Après l’échec du conclave sur les retraites dans la nuit, le Premier ministre François Bayrou reçoit le mardi 24 juin séparément les organisations syndicales et patronales qui ont participé aux 4 mois de négociations. Une tentative de la dernière chance pour tenter de surmonter les blocages.
François Bayrou a tiré sa dernière cartouche pour tenter de trouver une voie de passage sur cet épineux dossier qui pourrait lui coûter son poste à Matignon puisqu’une motion de censure pèse au-dessus de sa tête, car le Premier ministre ne se « satisfait pas de l’échec du conclave sur les retraites si près du but. »
Pour la CFDT, le Premier ministre doit maintenant prendre ses responsabilités. « S’il n’y a pas de financement équilibré en termes d’effort, ce sera sans la CFDT », avertit Marylise Léon, secrétaire générale. « Qu’il prenne acte de la situation et qu’il en tire les conséquences. Je pense qu’on a fait largement notre part du boulot et maintenant tout le monde doit prendre ses responsabilités. »
Syndicats et patronats se rejettent la responsabilité de cet échec. « Il faut toujours une victime et un grand méchant », ironise Patrick Martin, président du Medef. « Cela ne m’émeut absolument pas, mais je crois surtout que c’est un écran de fumée pour dissimuler des avancées considérables qu’a fait le Medef et je peux vous dire qu’il y a trois, quatre mois, aucun de nos interlocuteurs syndicaux n’auraient imaginé qu’on aille aussi loin sur tous les sujets [évoqués] »
FO et la CGT qui avaient quitté le conclave rapidement après le début des discussions, n’ont pas été invitées à se joindre à cette réunion de la dernière chance, une décision que déplore Sophie Binet, secrétaire générale de la CGT.
Le président Emmanuel Macron s’est également invité dans ces discussions puisqu’en marge d’un déplacement en Norvège, il a plaidé pour un accord. « La négociation qui est en cours, je crois, est celle de femmes et hommes responsables, conscients du monde, de l’état du monde, et de la nécessité pour notre pays d’aller de l’avant. »
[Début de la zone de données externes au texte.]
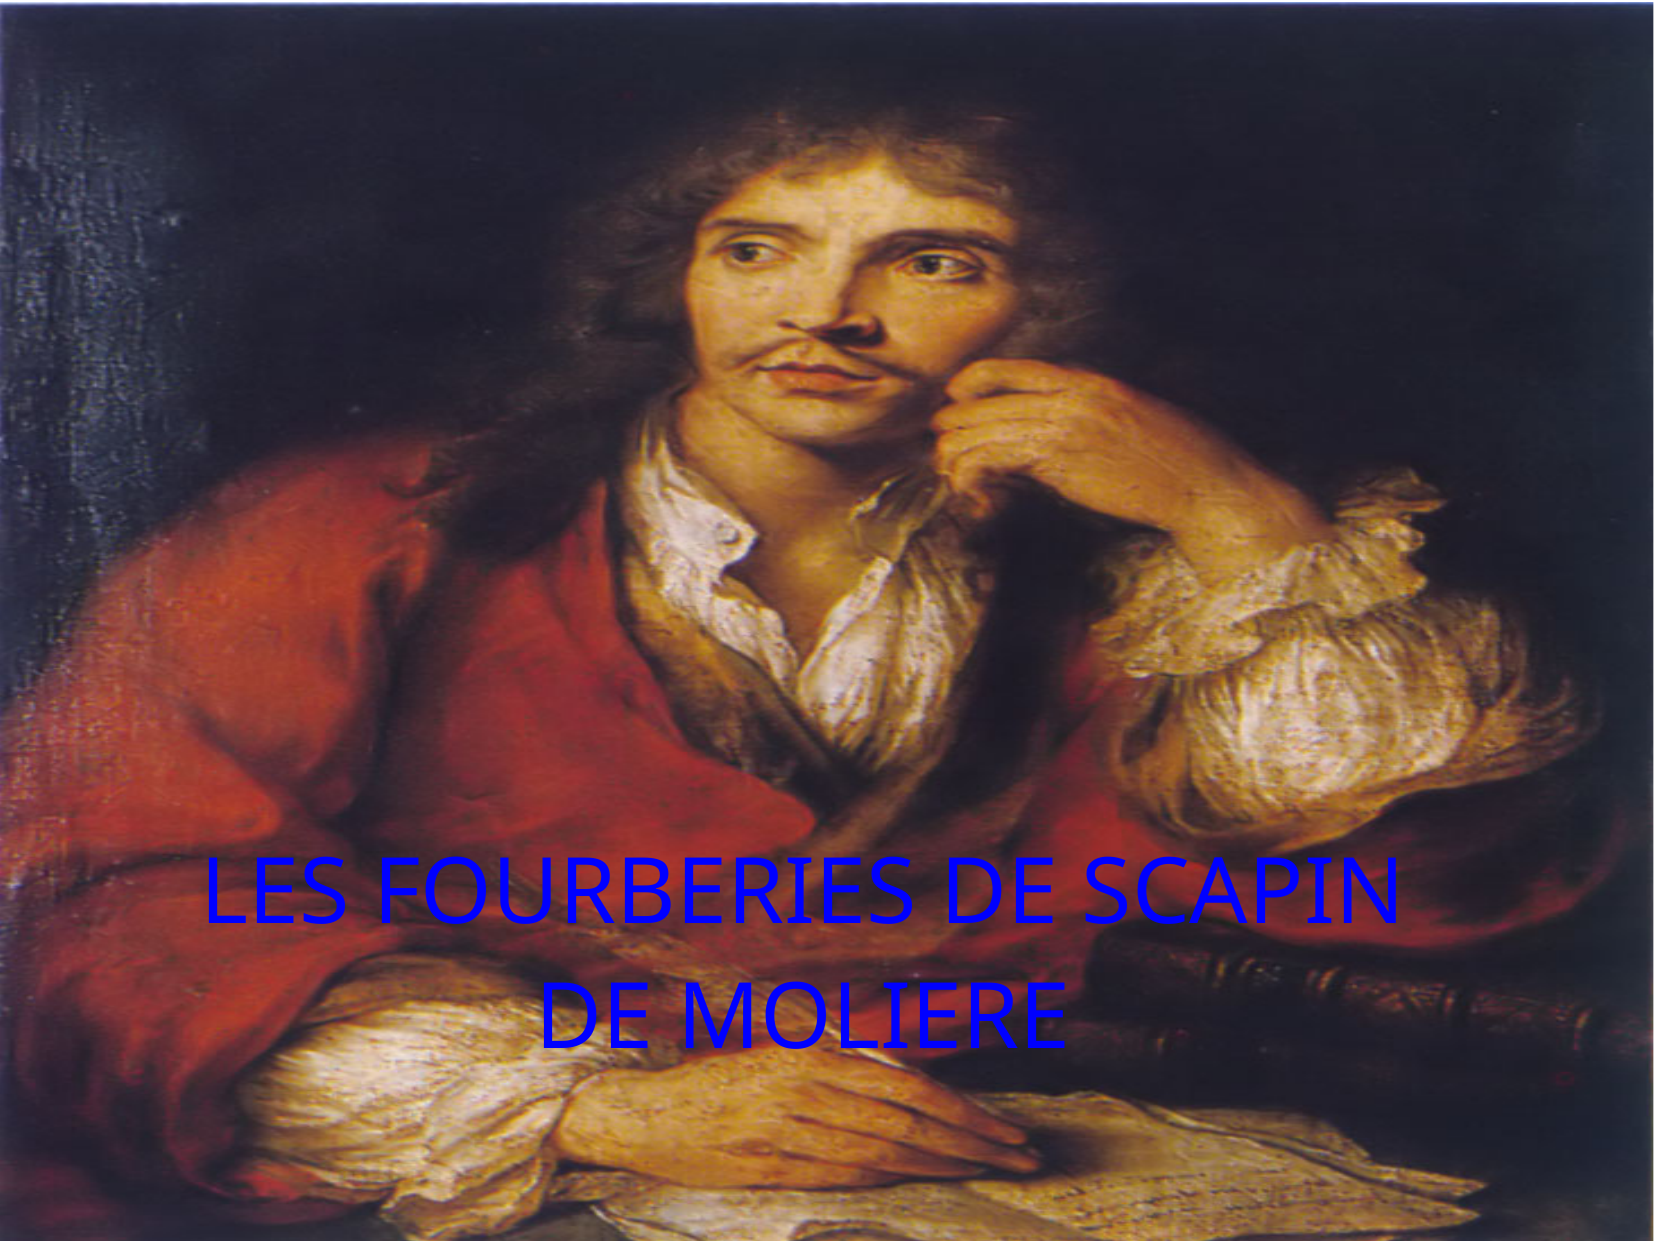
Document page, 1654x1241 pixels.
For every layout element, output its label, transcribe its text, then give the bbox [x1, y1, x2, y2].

J’encourage ardemment à savoir aller au-delà des désaccords qui persistent et à trouver ensemble une solution qui soit bonne pour le pays.
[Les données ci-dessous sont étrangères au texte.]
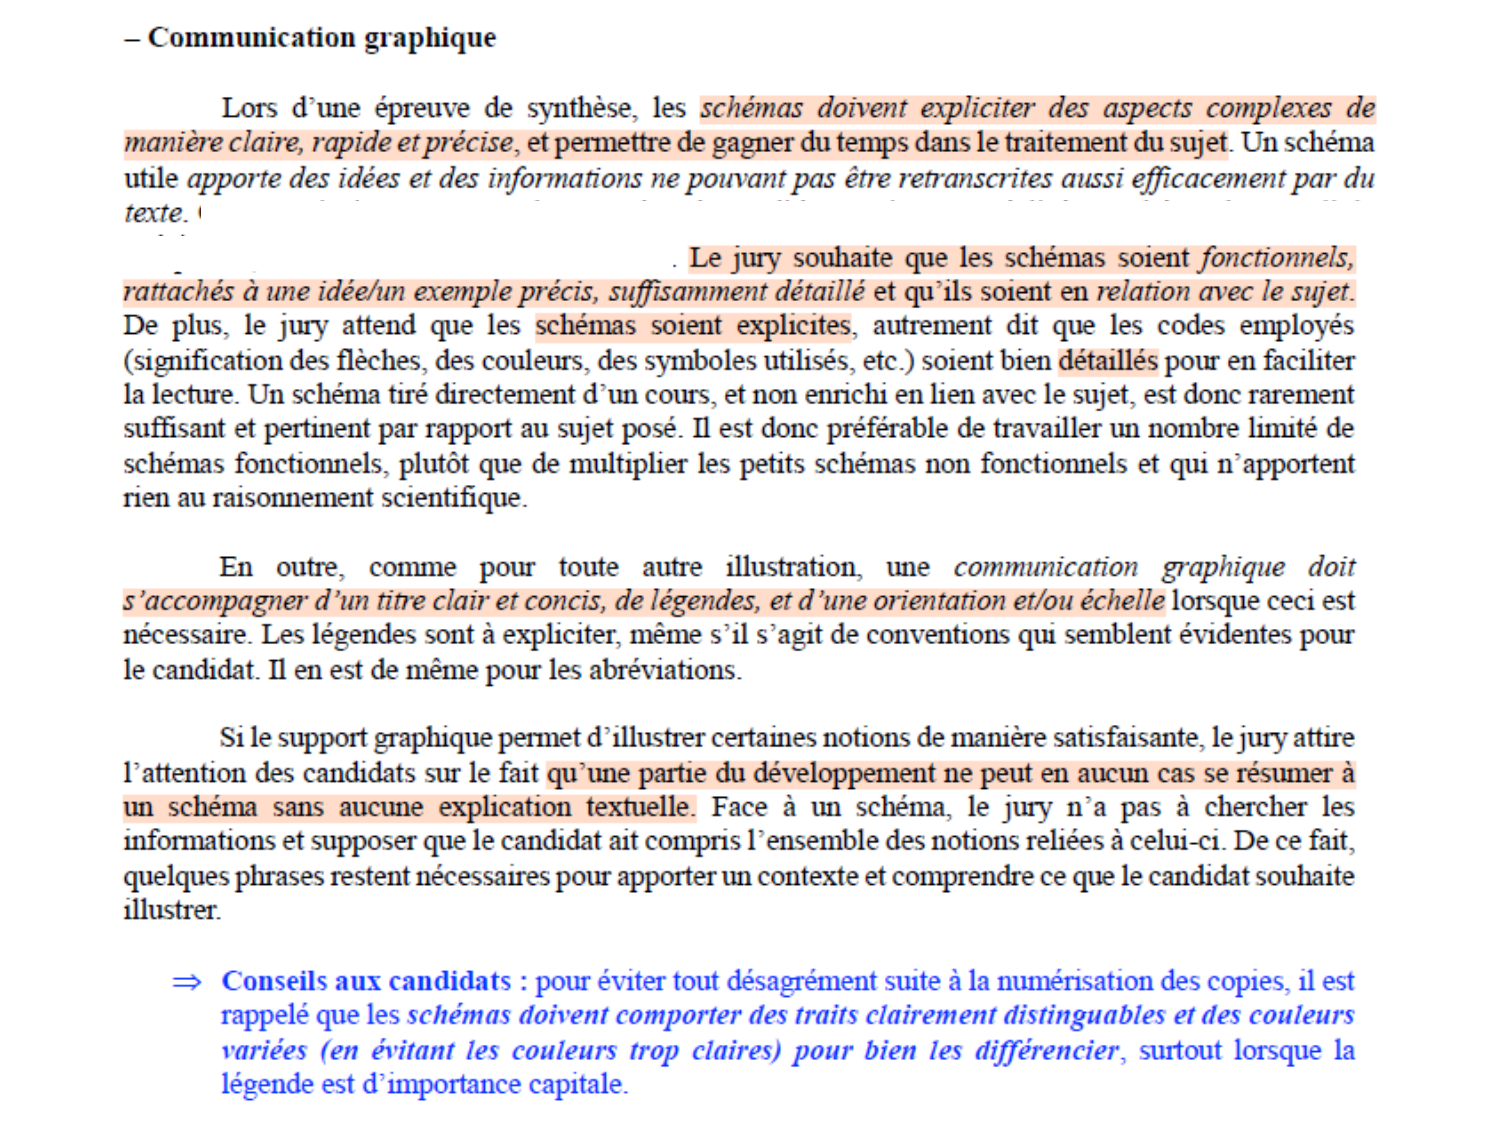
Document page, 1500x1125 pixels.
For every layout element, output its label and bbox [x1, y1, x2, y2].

text_box [106, 200, 1382, 272]
picture [81, 11, 1404, 1111]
Un dernier entretien du jour pour le Premier ministre est prévu à 20h avec le patron de la CPME.
Menace de censure
Le Premier ministre a été mis sous pression ce mardi après-midi à l’Assemblée. Le président du groupe socialiste Boris Vallaud a demandé au chef du gouvernement de s’engager à déposer un projet de loi comprenant la question de l’âge légal de départ à la retraite. Si François Bayrou n’exclut pas un texte, le retour sur le départ à 64 ans ne se pose pas, selon lui, pour des questions économiques.
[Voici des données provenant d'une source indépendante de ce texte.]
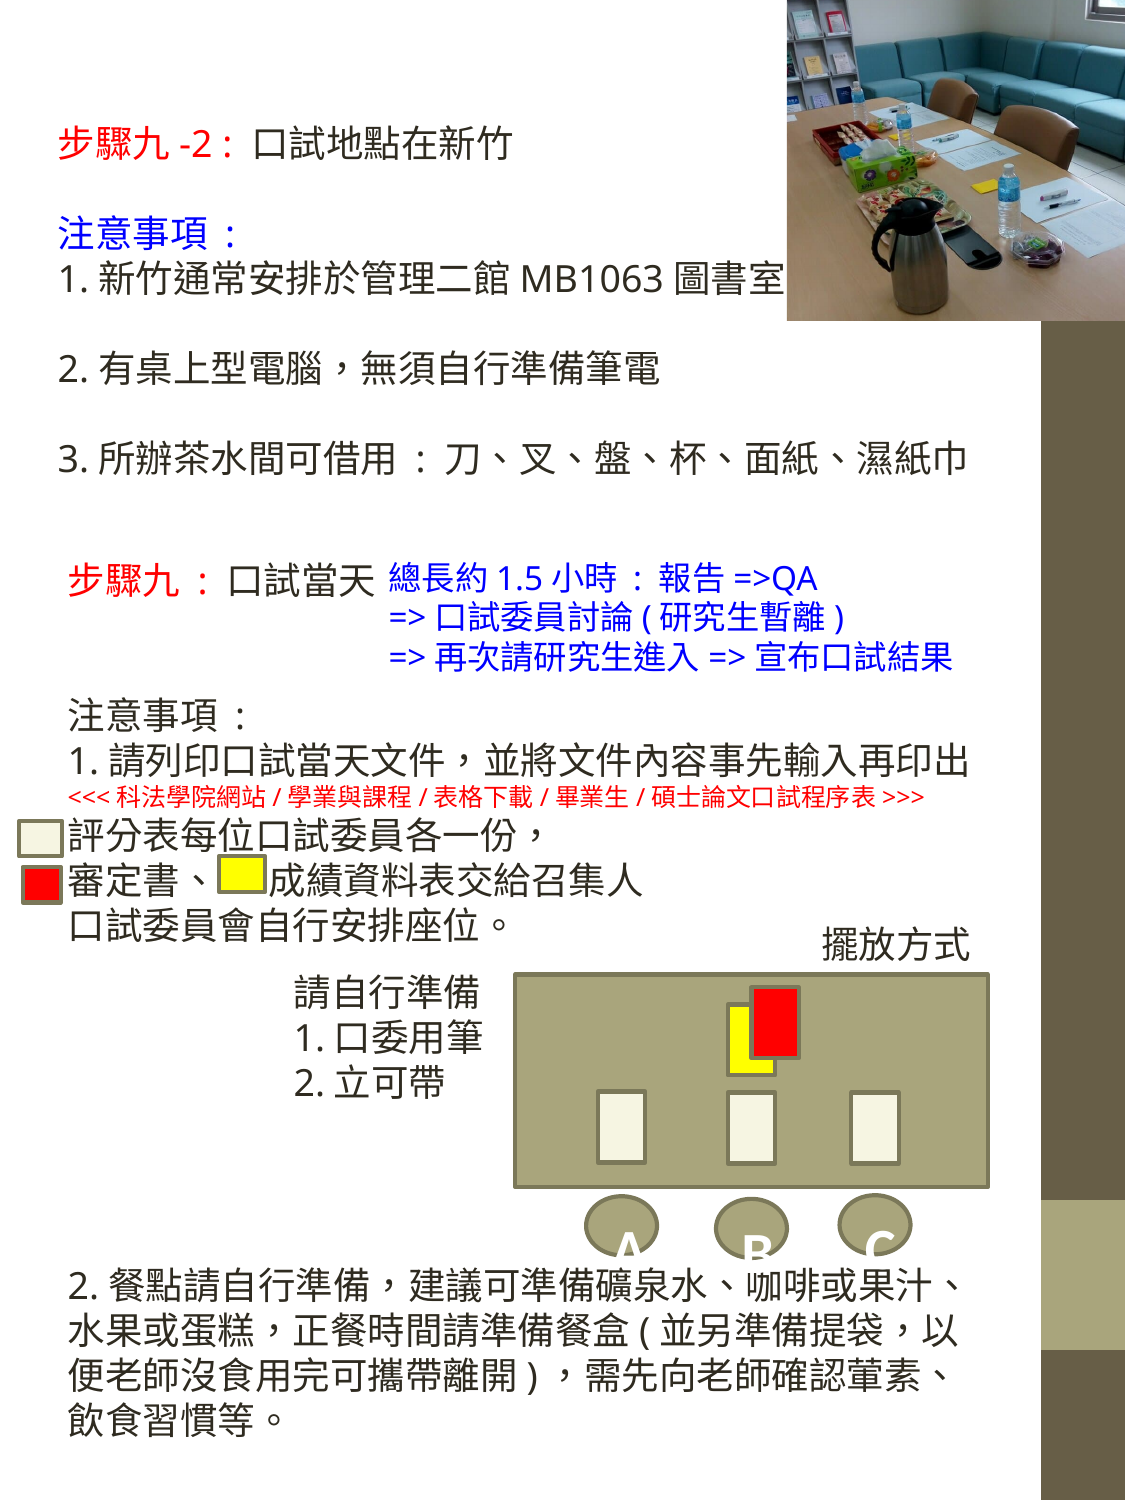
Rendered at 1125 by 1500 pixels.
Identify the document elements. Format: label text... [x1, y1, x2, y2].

text_box A [586, 1196, 657, 1255]
text_box [515, 974, 988, 1187]
text_box 擺放方式 [805, 913, 988, 975]
text_box 步驟九 : 口試當天 注意事項 : 1.請列印口試當天文件，並將文件內容事先輸入再印出 <<<科法學院網站/學業與課程/表格下載/畢業生/碩士論文口試程序表>>> 評分表每位口試委員各一份， 審定書、 成績資料表交給召集人 口試委員會自行安排座位。 2.餐點請自行準備，建議可準備礦泉水、咖啡或果汁、水果或蛋糕，正餐時間請準備餐盒(並另準備提袋，以便老師沒食用完可攜帶離開)，需先向老師確認葷素、飲食習慣等。 [53, 549, 986, 1449]
text_box B [752, 1241, 763, 1251]
text_box [23, 867, 61, 902]
text_box B [716, 1198, 787, 1258]
text_box 請自行準備 1.口委用筆 2.立可帶 [278, 961, 499, 1113]
text_box [19, 821, 62, 856]
text_box C [839, 1195, 911, 1255]
text_box 步驟九-2 : 口試地點在新竹 注意事項 : 1.新竹通常安排於管理二館MB1063圖書室 2.有桌上型電腦，無須自行準備筆電 3.所辦茶水間可借用 : 刀、叉、盤、杯、面紙、濕紙巾 [43, 112, 984, 577]
text_box 總長約1.5小時 : 報告=>QA =>口試委員討論(研究生暫離) =>再次請研究生進入=>宣布口試結果 [373, 549, 967, 686]
picture [786, 0, 1125, 321]
text_box A [624, 1240, 633, 1256]
text_box [219, 856, 265, 892]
« Ma conviction est qu’il existe un chemin qui peut permettre de sortir de cette impasse », croit le Premier ministre. « Mais je veux vous dire des choses claires, monsieur Vallaud. Quel que soit le chemin législatif ou réglementaire que nous prendrons, il est pour moi inacceptable de laisser détruire l’équilibre financier dont nous avons le plus urgent besoin. »
Une réponse inacceptable, selon Boris Vallaud, qui pousse le Parti socialiste à ne plus laisser sa chance au gouvernement comme il l’avait fait ces six derniers mois.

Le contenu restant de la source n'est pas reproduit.